Catholic Group Dropped From U.S. Aid Contract Linked to Abortion
A Catholic group lost a bid to continue providing assistance to victims of human trafficking for what it says may be the Obama Administration’s support for abortion rights.
The contract was extended briefly in March, and the group said it was informed recently that its grant request to continue the work was turned down. Starting today, three other non-profit groups will provide case-management services for victims such as helping them obtain food, clothing and access to medical care.
“We hope our religious beliefs didn’t come into play,” said Sister Mary Ann Walsh, a spokeswoman for the Catholic Bishops in an interview. “Abortion politics will not find homes for minors being sold into sex slavery.”
The organization, which does not refer clients for abortions or provide contraceptives, has helped more than 2,700 victims of human trafficking since the group was awarded the contract in 2006, Walsh said. She said group leaders told her they don’t know why they didn’t receive a grant.
Marrianne McMullen, spokeswoman for the U.S. Health and Human Services department’s Administration for Children and Families, wouldn’t say whether abortion or contraceptive policy played a role in the awards.

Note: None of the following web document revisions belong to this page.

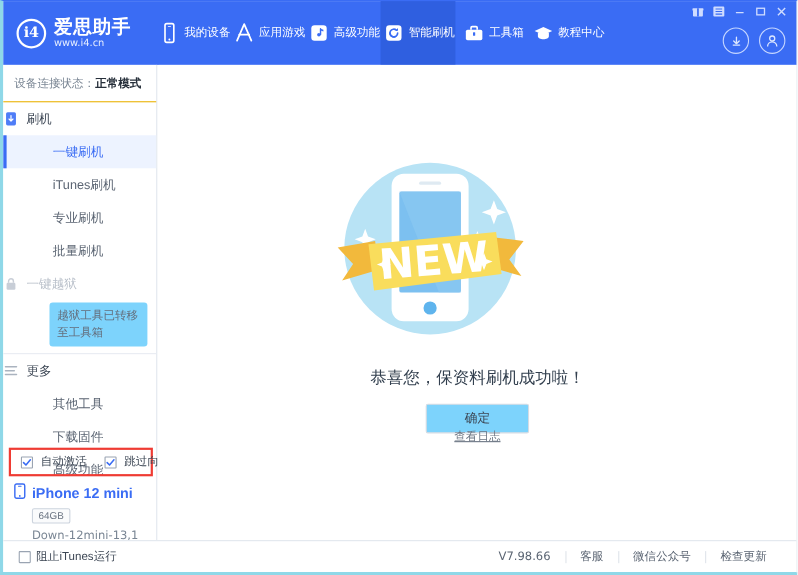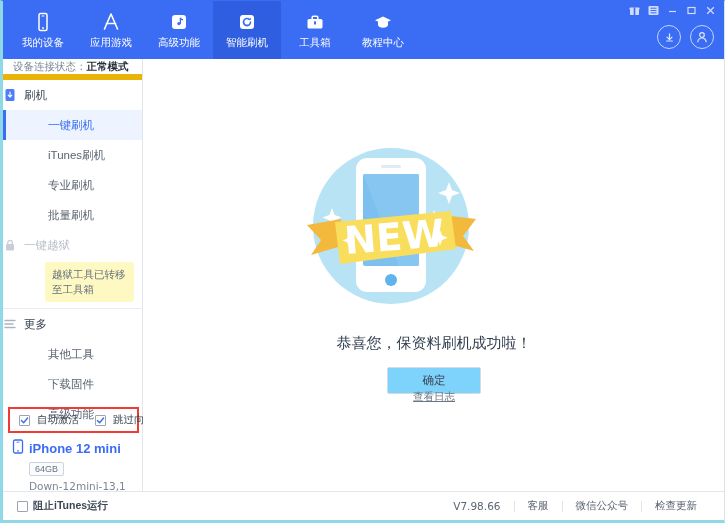--- a/index.html
+++ b/index.html
@@ -225,6 +225,13 @@
 
   <div class="header">
 
+    <div class="brand">
+      <div class="logo-circle">i4</div>
+      <div class="brand-text">
+        <div class="brand-name">爱思助手</div>
+        <div class="brand-url">www.i4.cn</div>
+      </div>
+    </div>
 
     <div class="navbar">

“HHS’s primary focus in serving victims of human trafficking is ensuring that they have access to the high quality and comprehensive case management services they need,” she said in an e-mail. “These are individuals who have endured traumatic experiences in many cases and who face uniquely complex challenges.”
HHS’s written instructions for groups seeking grants through the Trafficking Victims Protection Act said that the agency would give “strong preference” to applicants willing to offer referrals for the “full range of legally permissible gynecological and obstetric care,” including family planning services.

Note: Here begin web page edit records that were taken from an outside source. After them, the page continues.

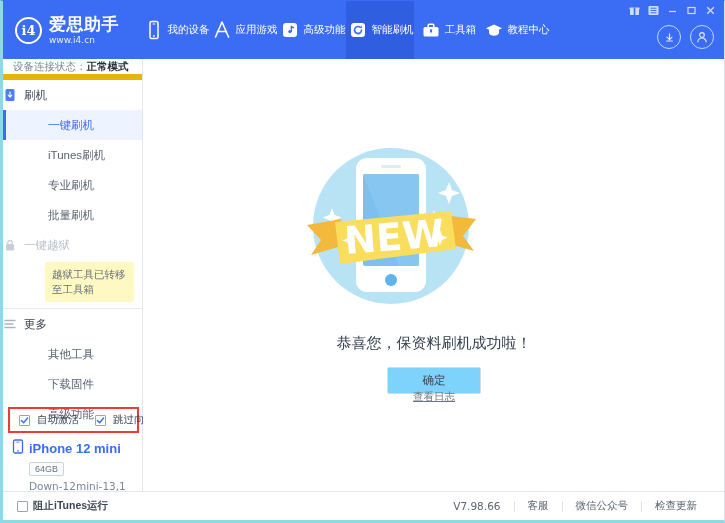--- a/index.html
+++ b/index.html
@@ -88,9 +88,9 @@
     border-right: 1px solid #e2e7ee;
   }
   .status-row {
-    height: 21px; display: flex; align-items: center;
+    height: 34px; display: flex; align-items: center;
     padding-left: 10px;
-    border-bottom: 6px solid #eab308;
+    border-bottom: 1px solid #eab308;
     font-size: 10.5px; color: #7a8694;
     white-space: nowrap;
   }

The American Civil Liberties Union said in a 2009 lawsuit that the contract with the Catholic groups was unconstitutional because the bishops group won’t coordinate or refer people for medical services such as abortion that conflict with its religious teachings.
“We applaud the federal government for recognizing that trafficking victims need reproductive-health series and making awards based on those needs,” Brigitte Amiri, an attorney for the ACLU, said in an interview. “This has little to do with religion and everything to do with what the trafficking victims need.”
The three groups received grants worth a total of about $5 million for the first year, with a possibility of two additional years. The three are Tapestri of Atlanta, Heartland Human Care Services of Chicago and the U.S. Committee for Refugees and Immigrants of Washington.
It is vital for human trafficking victims to receive guidance if they’re interested in seeking abortions, Maja Hasic, Tapestri’s anti human-trafficking program director, said in an interview.
“It is solely their decision, we never push one way or another,” Hasic said.
U.S. District Court Judge Richard Stearns in Boston ruled last year that the ACLU lawsuit, filed on behalf of people who objected to religious considerations in the spending of their tax dollars, could proceed.
The bishops’ group won the contract after telling the government it “cannot be associated with an agency that performs abortions or offers contraceptives,” Stearns said in the March 2010 ruling. Oral arguments in the case are scheduled for Oct. 18 in federal court in Massachusetts, said Amiri, who will argue on behalf of the civil liberties group.